Großes Hallo beim kleinsten Umzug des Landes

Vorarlberg / 28.02.2019 • 18:59 Uhr / 3 Minuten Lesezeit
 Larissa und Elena marschierten vorne weg und führten die Kindergartengruppe an. VN/JS
Larissa und Elena marschierten vorne weg und führten die Kindergartengruppe an. VN/JS

Fünf Gruppen zogen am Gumpiga Donnschtig durch Röns.

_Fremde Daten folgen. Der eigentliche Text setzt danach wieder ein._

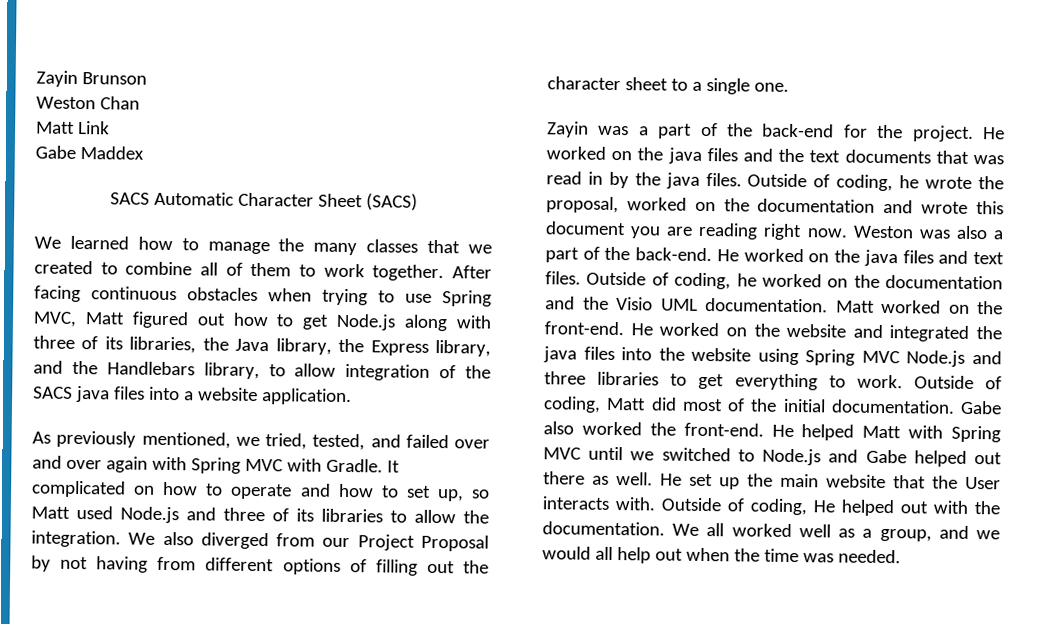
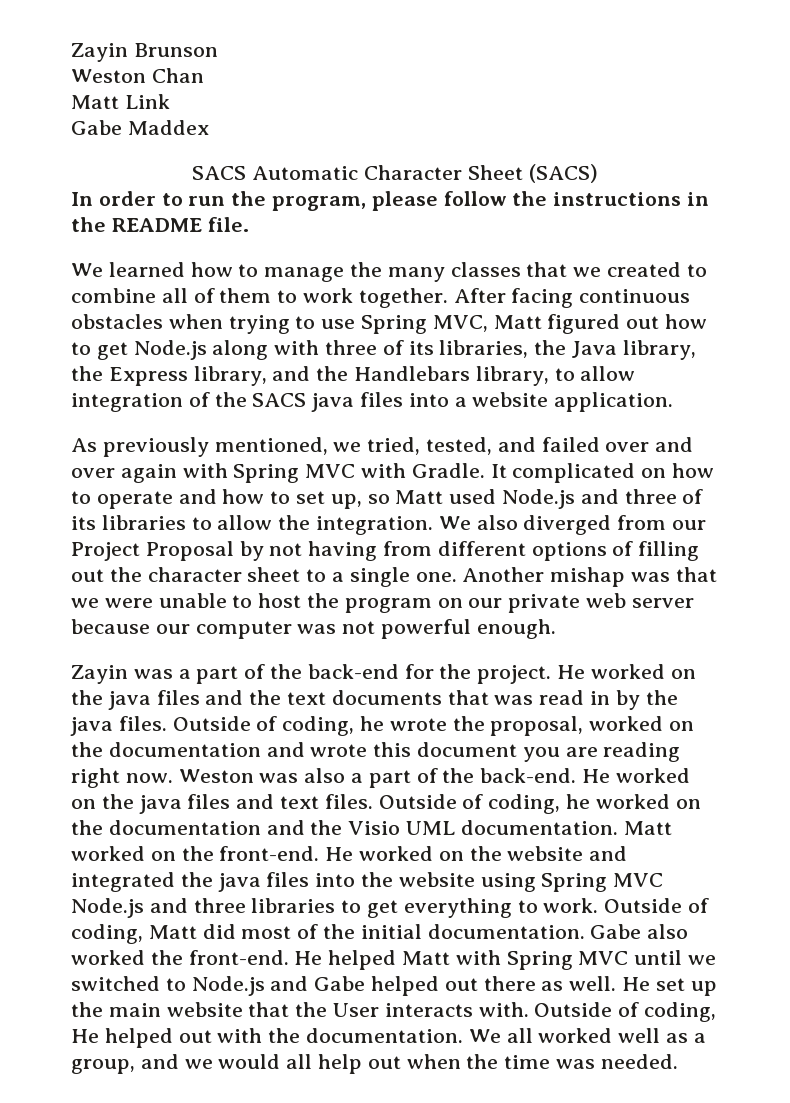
(418, 202) none -> [71,191,710,211] [71,217,249,232] // In order to run the program, please follow the instructions in the README file.
(789, 87) none -> [462,567,717,587] [71,593,694,613] [71,619,556,639] Another mishap was that we were unable to host the program on our private web server because our computer was not powerful enough.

Röns Laute Musik empfängt die aus allen Richtungen herbeiströmenden Rönser Mäschgerle gestern Nachmittag auf dem Dorfplatz. Es herrscht Ausnahmezustand in der gut 350 Seelen Gemeinde. „Der Gumpige Donnschtig ist der größte Feiertag bei uns im Dorf“, verrät Reinhard Bolter. Gemeinsam mit ein paar Gleichgesinnten hat der Vizekommandant der Rönser Feuerwehr am Vormittag, der Tradition entsprechend, 40 Braten geklaut. „Wir sind überall im Dorf willkommen. Alle machen mit“, sagt er stolz.

Von Groß bis Klein, Jung bis Alt, praktisch alle sind sie gekommen. Auch das Präsidium des Verband Vorarlberger Fasnatzünfte (VVF) ist mit einer Abordnung nach Röns gekommen. Der Grund: Sie alle wollen beim kleinsten Umzug des Landes dabei sein. Der Umzug, der seit rund 25 Jahren durchgeführt wird, ist heuer sogar so groß wie nie zuvor. „Bei den Wagen haben wir heuer eine Steigerung von 100 Prozent“, offenbart Bürgermeister Anton Gohm stolz. Es sind deren zwei.

Wie aus dem Nichts geht es dann auch schon los. Die einzige Gastgruppe, die „Waldhexen Meiningen“ dürfen den Anfang machen. Dahinter marschieren, als „Zauberwald“ verkleidet, die 14 Volksschulkinder und ihre beiden Lehrpersonen. Hinter dem Popcornfahrrad der SET Schlins reiht sich die Kindergartengruppe ein. Die zwölf Kinder ziehen als „Karneval der Tiere“ entlang der rund 400 Meter lange Umzugsstrecke. Zum Abschluss dann die Rönser Faschingsnarra. Immer noch dröhnt laute Musik aus den Boxen des riesigen Drachen, der sich zum Kirchplatz hin schlängelt. Faschingsruf hört man hingegen keinen. „Wir haben noch keinen Spruch. Wir rufen einfach zurück“, erklärt Obernarr Wolfgang Keckeis banal.

Nach gut 15 Minuten ist das Umzugsspektakel auch schon wieder vorbei und damit genügend Zeit um den Tag am Kirchplatz ausklingen zu lassen. Doch etwas war da ja noch. Genau, die Braten. Die wurden am Abend im Gasthof Löwen verspeist.